EXERCISE DIRECTIONS
Set down every record below exactly as written, but leave out the pictures.

_ _ _ _ _

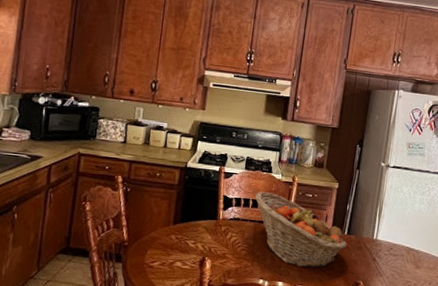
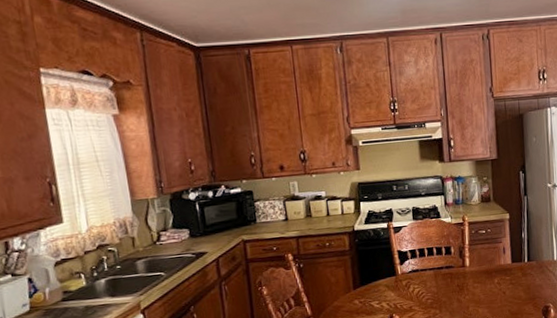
fruit basket: present [255,192,347,268] -> none [429,237,530,304]

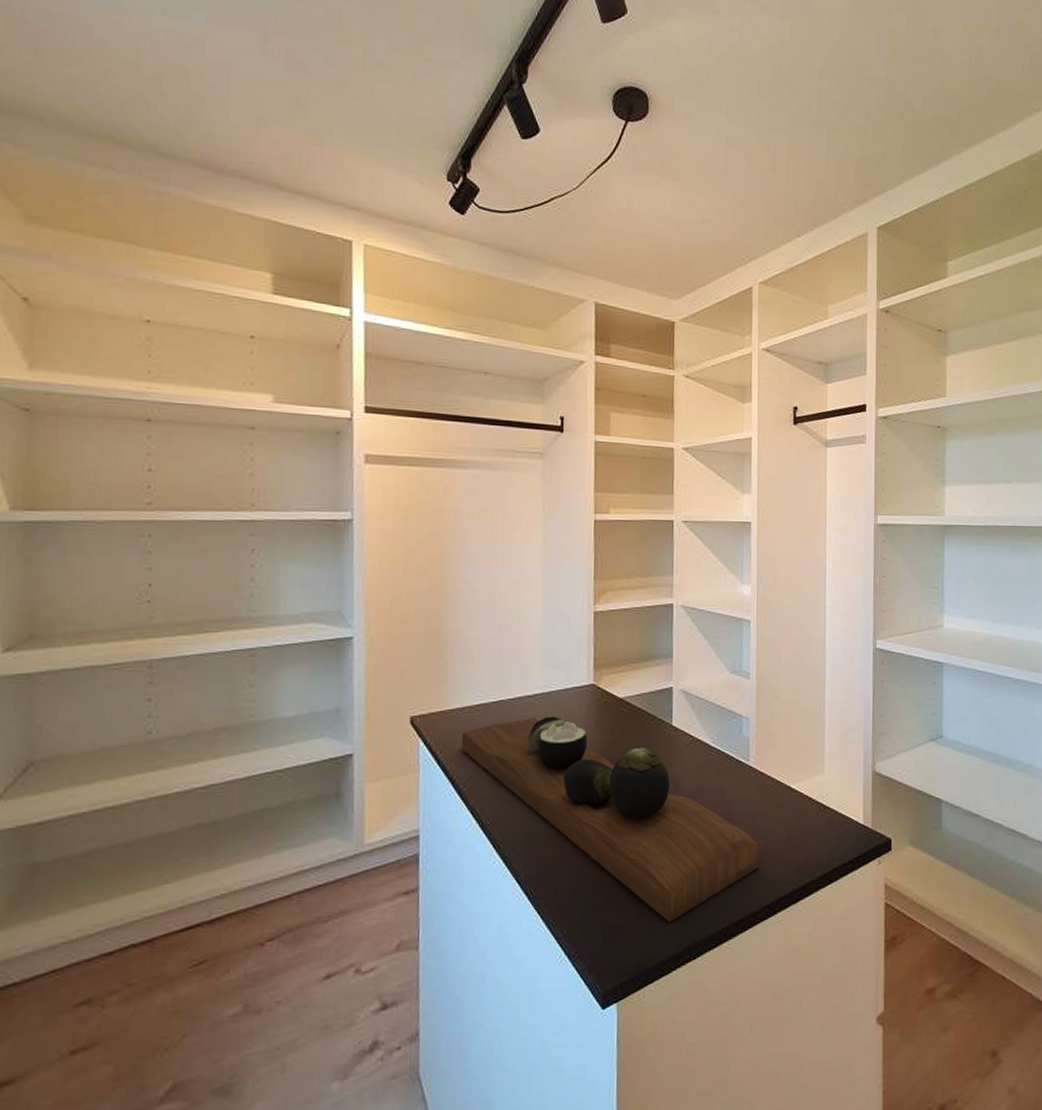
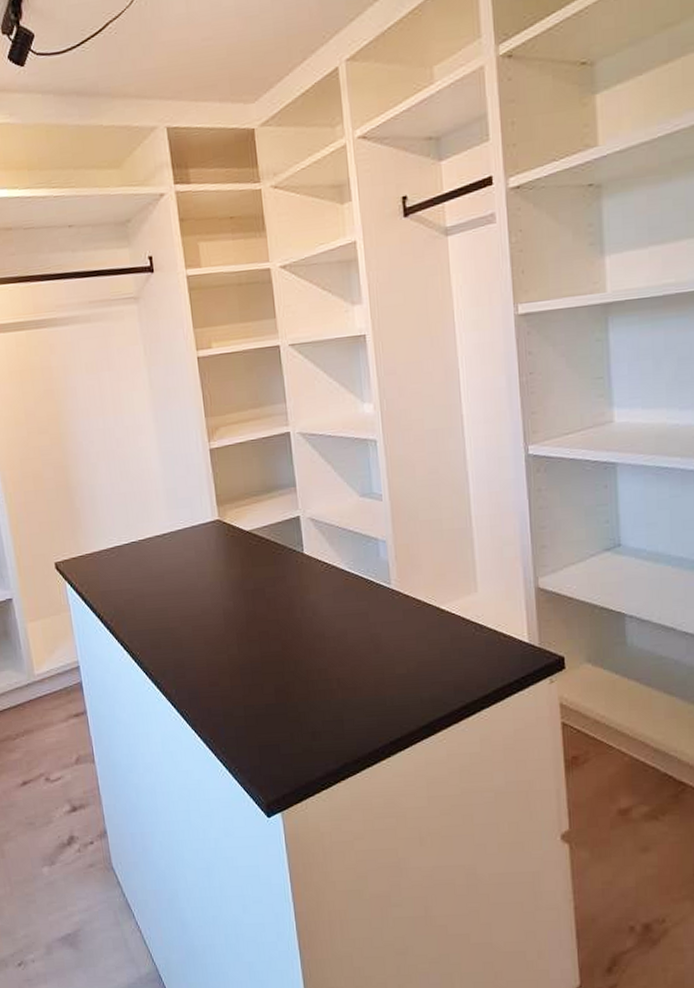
decorative tray: present [461,716,760,922] -> none [101,553,414,741]

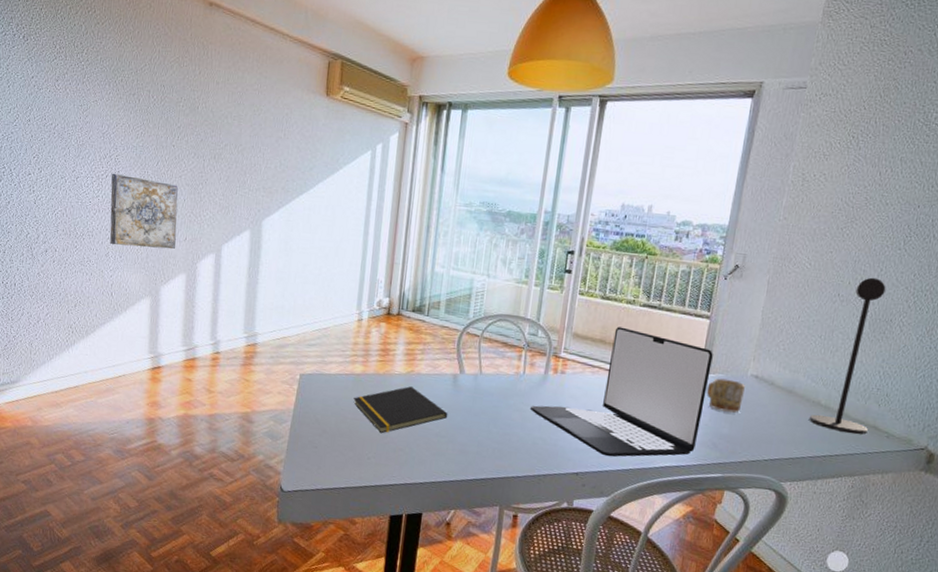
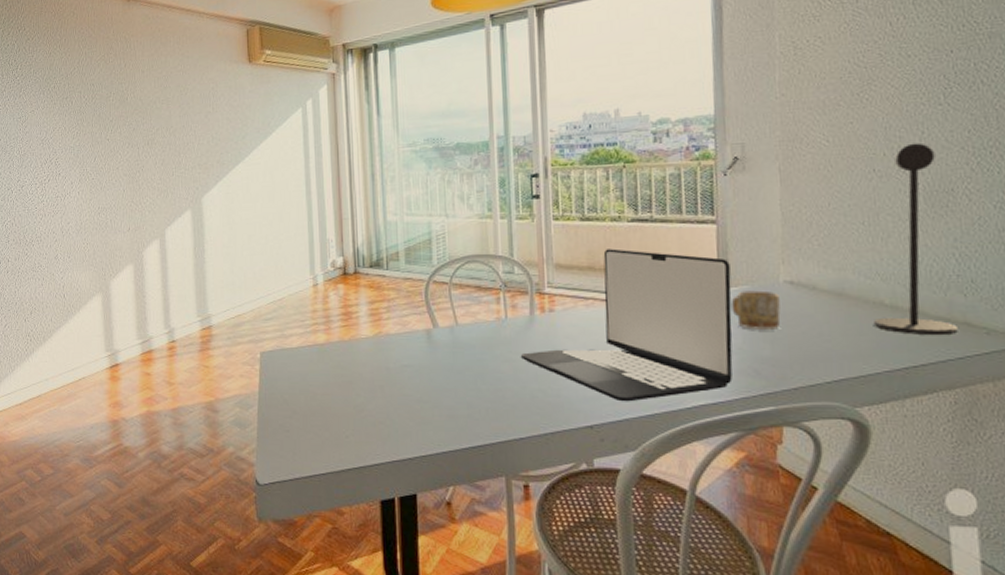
wall art: present [110,173,178,249] -> none [53,176,120,247]
notepad: present [353,386,448,434] -> none [321,350,428,407]

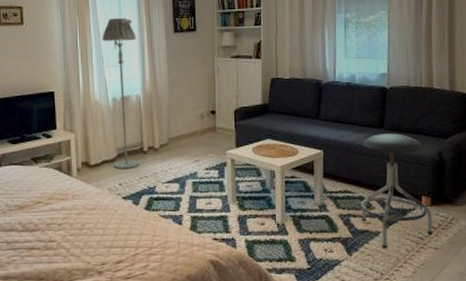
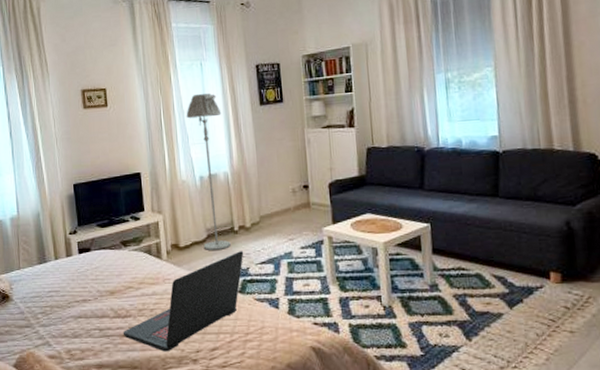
laptop: none [30,170,152,264] -> present [123,251,244,352]
stool: present [359,134,433,249] -> none [475,202,566,333]

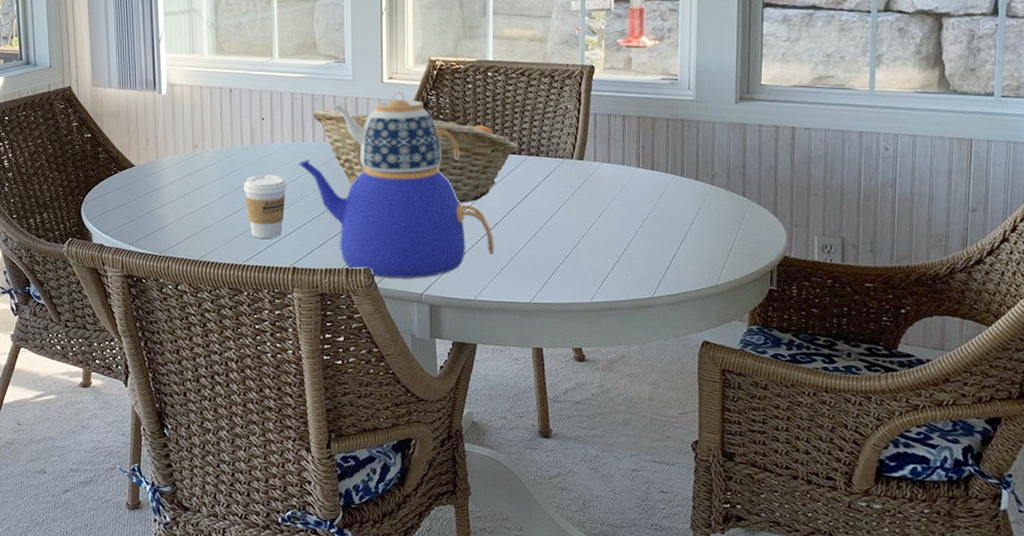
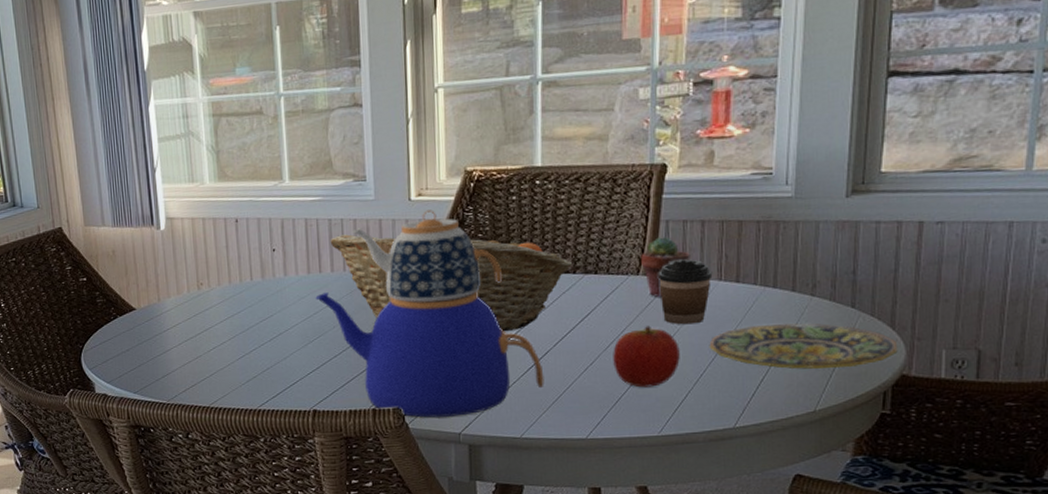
coffee cup: present [243,174,287,238] -> none [255,311,303,381]
apple: none [552,204,607,258] -> present [613,326,680,388]
potted succulent: none [574,127,614,180] -> present [641,236,690,298]
coffee cup: none [589,148,633,205] -> present [658,259,713,325]
plate: none [631,207,781,248] -> present [709,323,898,369]

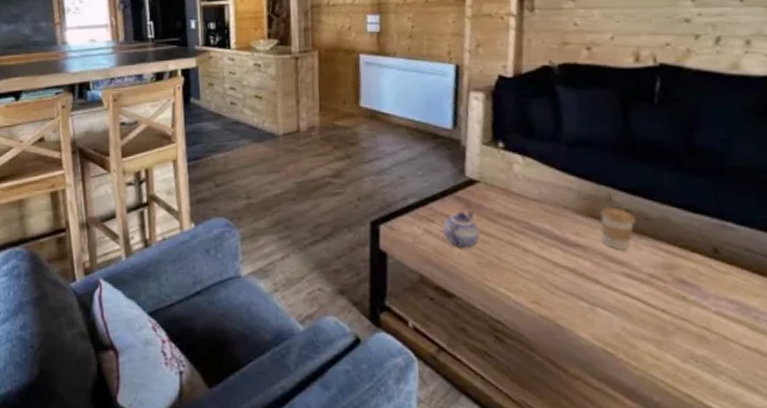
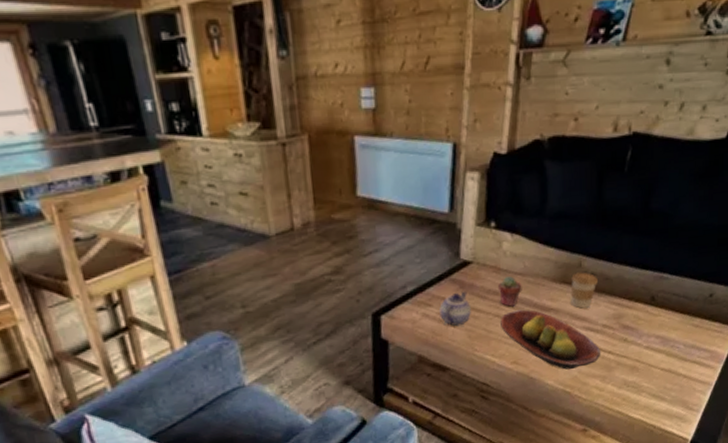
potted succulent: none [510,202,539,235] -> present [499,276,522,307]
fruit bowl: none [514,240,651,323] -> present [500,309,601,370]

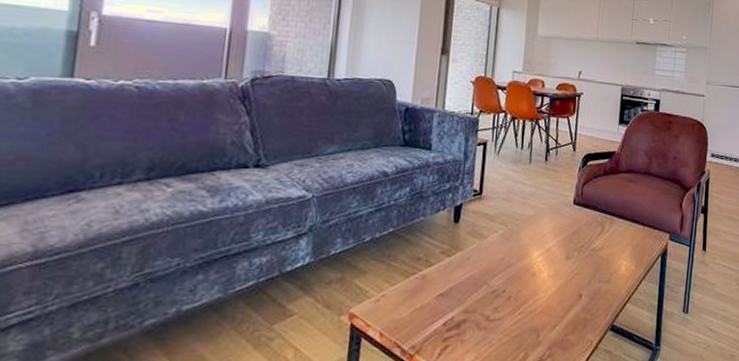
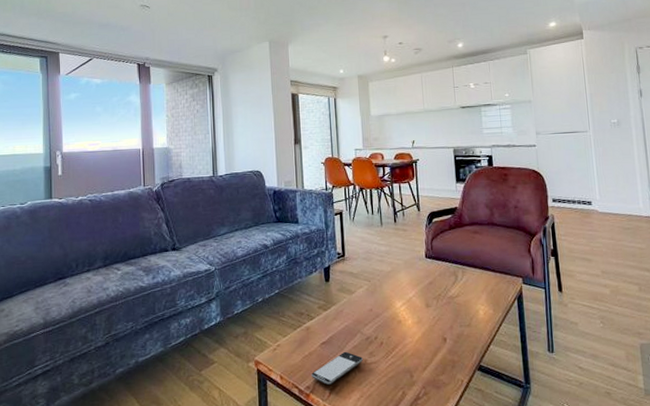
smartphone: none [419,305,485,344] -> present [311,351,363,385]

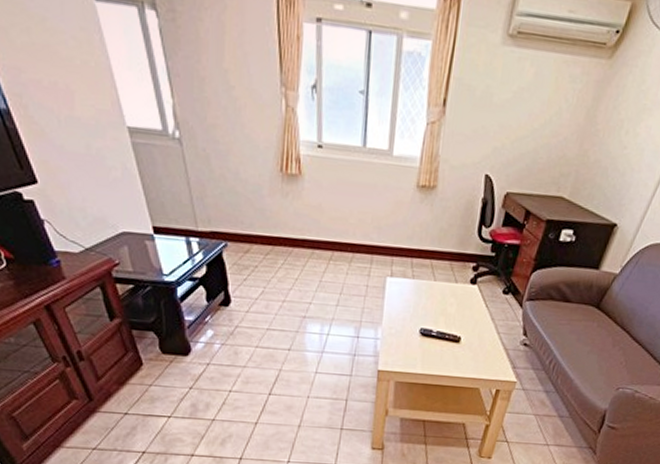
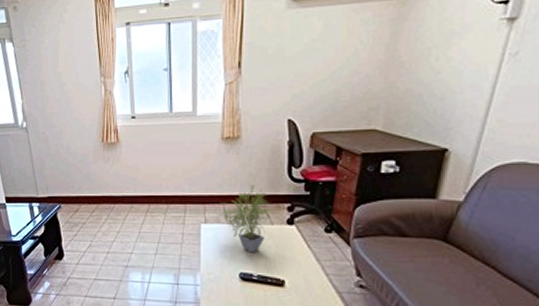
potted plant: none [406,241,461,310] -> present [219,185,274,253]

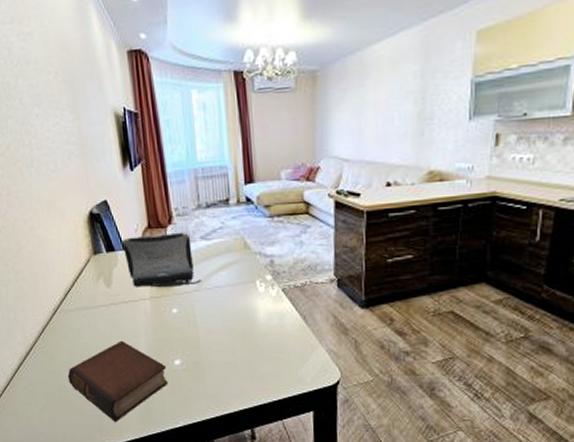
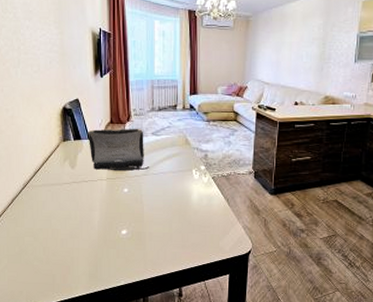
book: present [67,340,169,423] -> none [29,212,115,281]

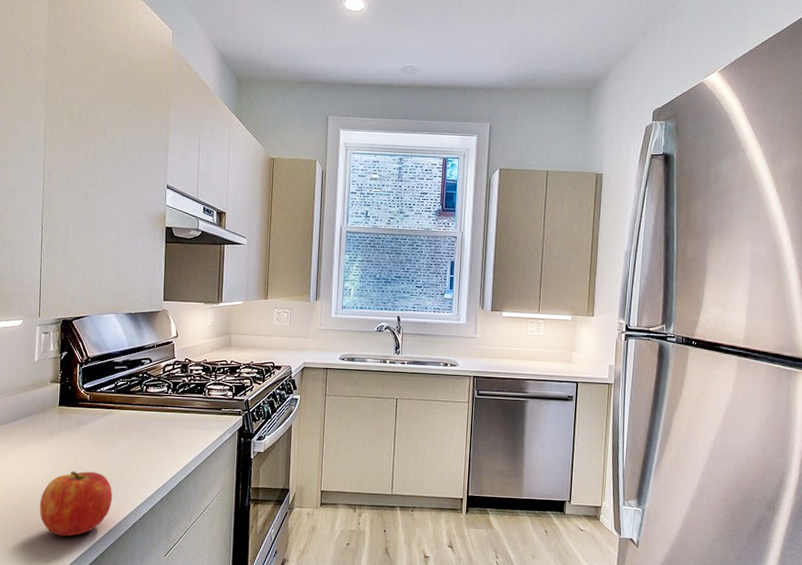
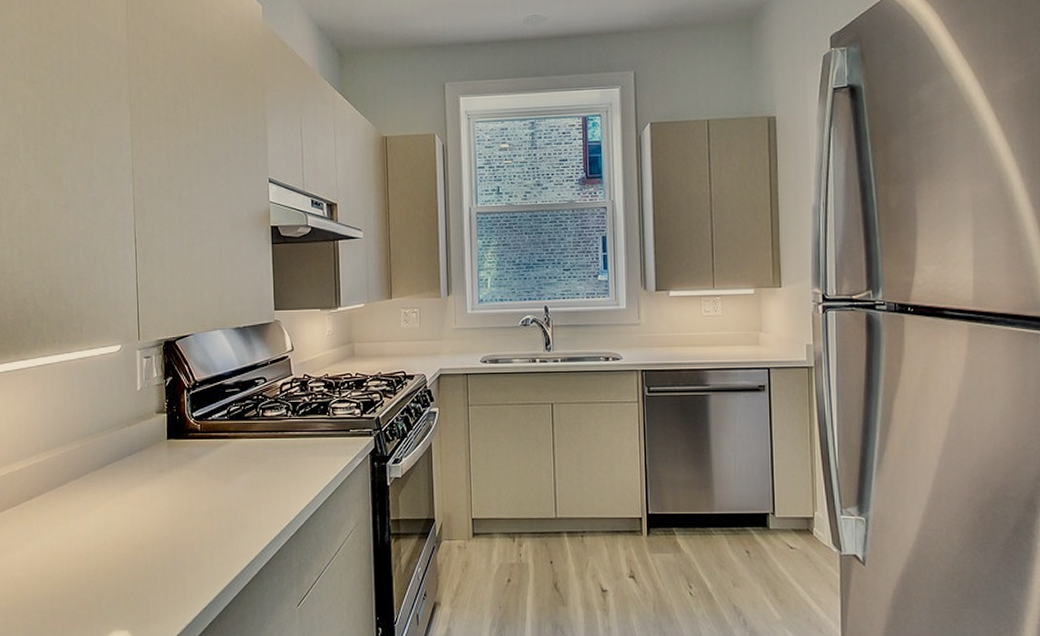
apple: present [39,471,112,537] -> none [153,512,234,589]

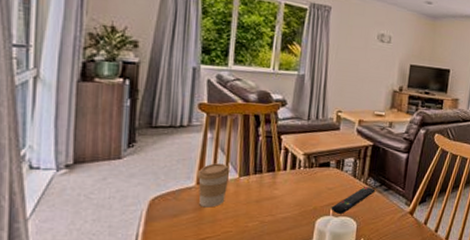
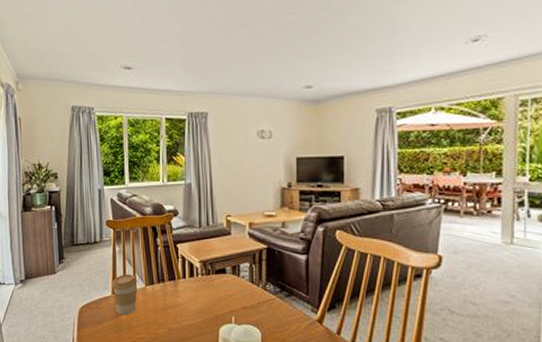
remote control: present [331,187,376,214] -> none [232,293,277,322]

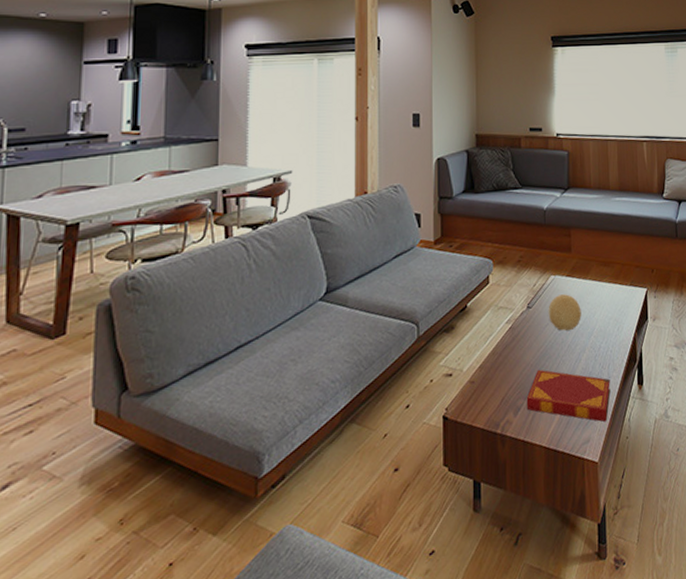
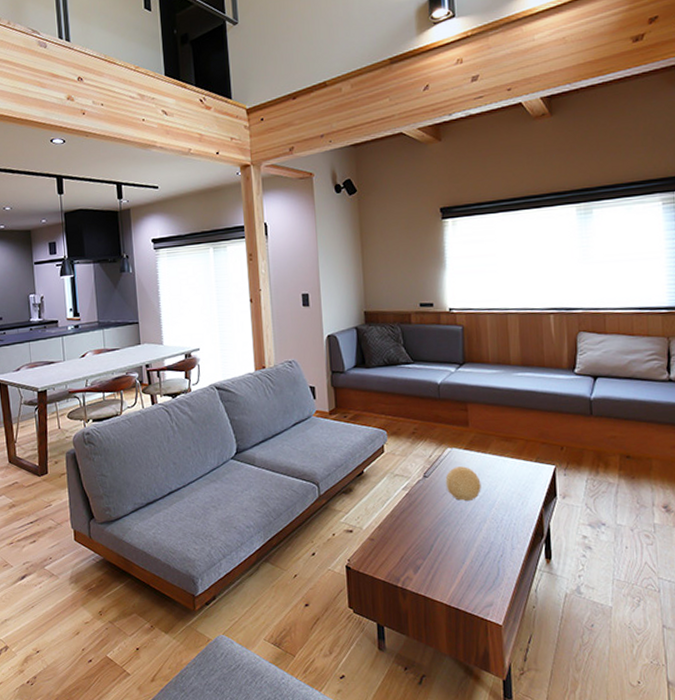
hardback book: present [526,369,611,423] -> none [425,534,515,590]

_ _ _ _ _

TASK RESULT
fruit basket: present [255,192,347,268] -> none [429,237,530,304]

decorative tray: present [461,716,760,922] -> none [101,553,414,741]

wall art: present [110,173,178,249] -> none [53,176,120,247]
notepad: present [353,386,448,434] -> none [321,350,428,407]

laptop: none [30,170,152,264] -> present [123,251,244,352]
stool: present [359,134,433,249] -> none [475,202,566,333]

coffee cup: present [243,174,287,238] -> none [255,311,303,381]
apple: none [552,204,607,258] -> present [613,326,680,388]
potted succulent: none [574,127,614,180] -> present [641,236,690,298]
coffee cup: none [589,148,633,205] -> present [658,259,713,325]
plate: none [631,207,781,248] -> present [709,323,898,369]

potted succulent: none [510,202,539,235] -> present [499,276,522,307]
fruit bowl: none [514,240,651,323] -> present [500,309,601,370]

smartphone: none [419,305,485,344] -> present [311,351,363,385]

potted plant: none [406,241,461,310] -> present [219,185,274,253]

book: present [67,340,169,423] -> none [29,212,115,281]

apple: present [39,471,112,537] -> none [153,512,234,589]

remote control: present [331,187,376,214] -> none [232,293,277,322]

hardback book: present [526,369,611,423] -> none [425,534,515,590]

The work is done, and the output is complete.